→ **WORK INSTRUCTIONS**: Give back all of the data exactly. Leave nothing out.

[Items from a dataset]
________________________

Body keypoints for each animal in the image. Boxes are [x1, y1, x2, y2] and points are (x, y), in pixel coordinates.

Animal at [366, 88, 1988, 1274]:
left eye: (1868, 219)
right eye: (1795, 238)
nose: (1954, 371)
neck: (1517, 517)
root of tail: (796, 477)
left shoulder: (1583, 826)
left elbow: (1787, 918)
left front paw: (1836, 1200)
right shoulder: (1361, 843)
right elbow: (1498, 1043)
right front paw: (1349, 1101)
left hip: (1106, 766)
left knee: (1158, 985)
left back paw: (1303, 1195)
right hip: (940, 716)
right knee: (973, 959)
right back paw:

________________________

→ **EXERCISE ANSWER**:
Body keypoints for each animal in the image. Boxes are [x1, y1, x2, y2] and points are (x, y), in pixel coordinates.

Animal at [366, 88, 1988, 1274]:
left eye: (1868, 219)
right eye: (1795, 238)
nose: (1954, 371)
neck: (1517, 517)
root of tail: (796, 477)
left shoulder: (1583, 826)
left elbow: (1787, 918)
left front paw: (1836, 1200)
right shoulder: (1361, 843)
right elbow: (1498, 1043)
right front paw: (1349, 1101)
left hip: (1106, 766)
left knee: (1158, 985)
left back paw: (1303, 1195)
right hip: (940, 716)
right knee: (973, 959)
right back paw:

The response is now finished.